*** DATASET ENTRIES

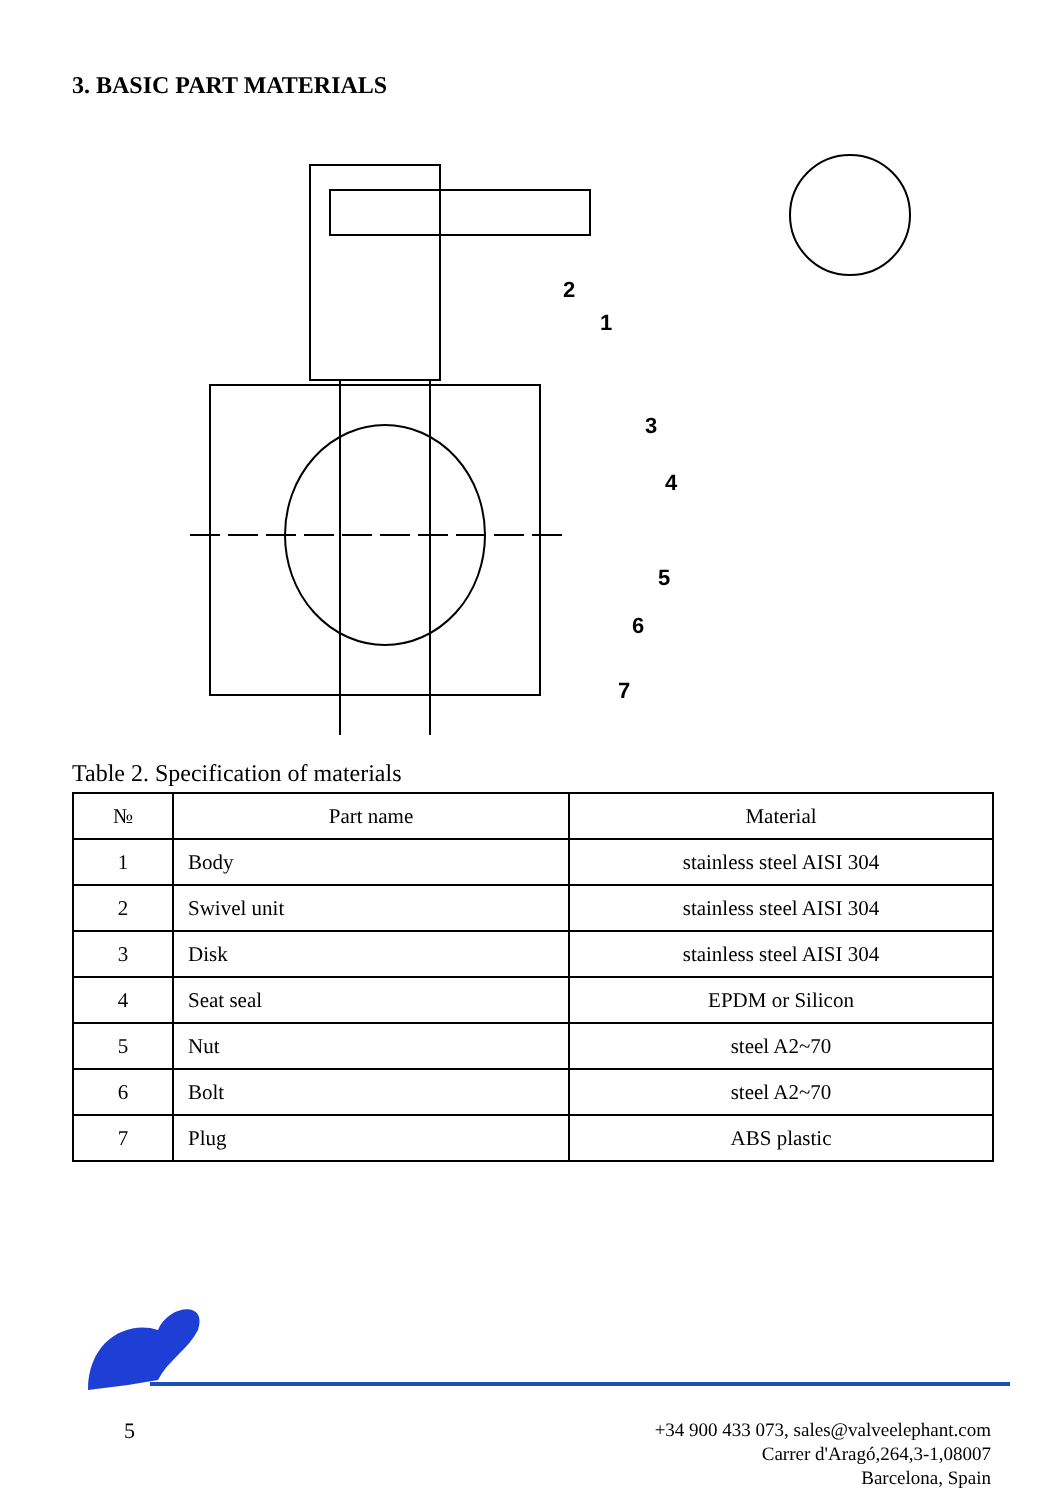3. BASIC PART MATERIALS
2
1
3
4
5
6
7
Table 2. Specification of materials
| № | Part name | Material |
| --- | --- | --- |
| 1 | Body | stainless steel AISI 304 |
| 2 | Swivel unit | stainless steel AISI 304 |
| 3 | Disk | stainless steel AISI 304 |
| 4 | Seat seal | EPDM or Silicon |
| 5 | Nut | steel A2~70 |
| 6 | Bolt | steel A2~70 |
| 7 | Plug | ABS plastic |
5
+34 900 433 073, sales@valveelephant.com
Carrer d'Aragó,264,3-1,08007
Barcelona, Spain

******

◆ EXERCISE
Write out exactly the final stretch of the listing above, beginning at the line that contains "Disk | stainless steel AISI 304 |" and ending at its last line, with nothing added.

◆ COMPLETED TASK
| 3 | Disk | stainless steel AISI 304 |
| 4 | Seat seal | EPDM or Silicon |
| 5 | Nut | steel A2~70 |
| 6 | Bolt | steel A2~70 |
| 7 | Plug | ABS plastic |
5
+34 900 433 073, sales@valveelephant.com
Carrer d'Aragó,264,3-1,08007
Barcelona, Spain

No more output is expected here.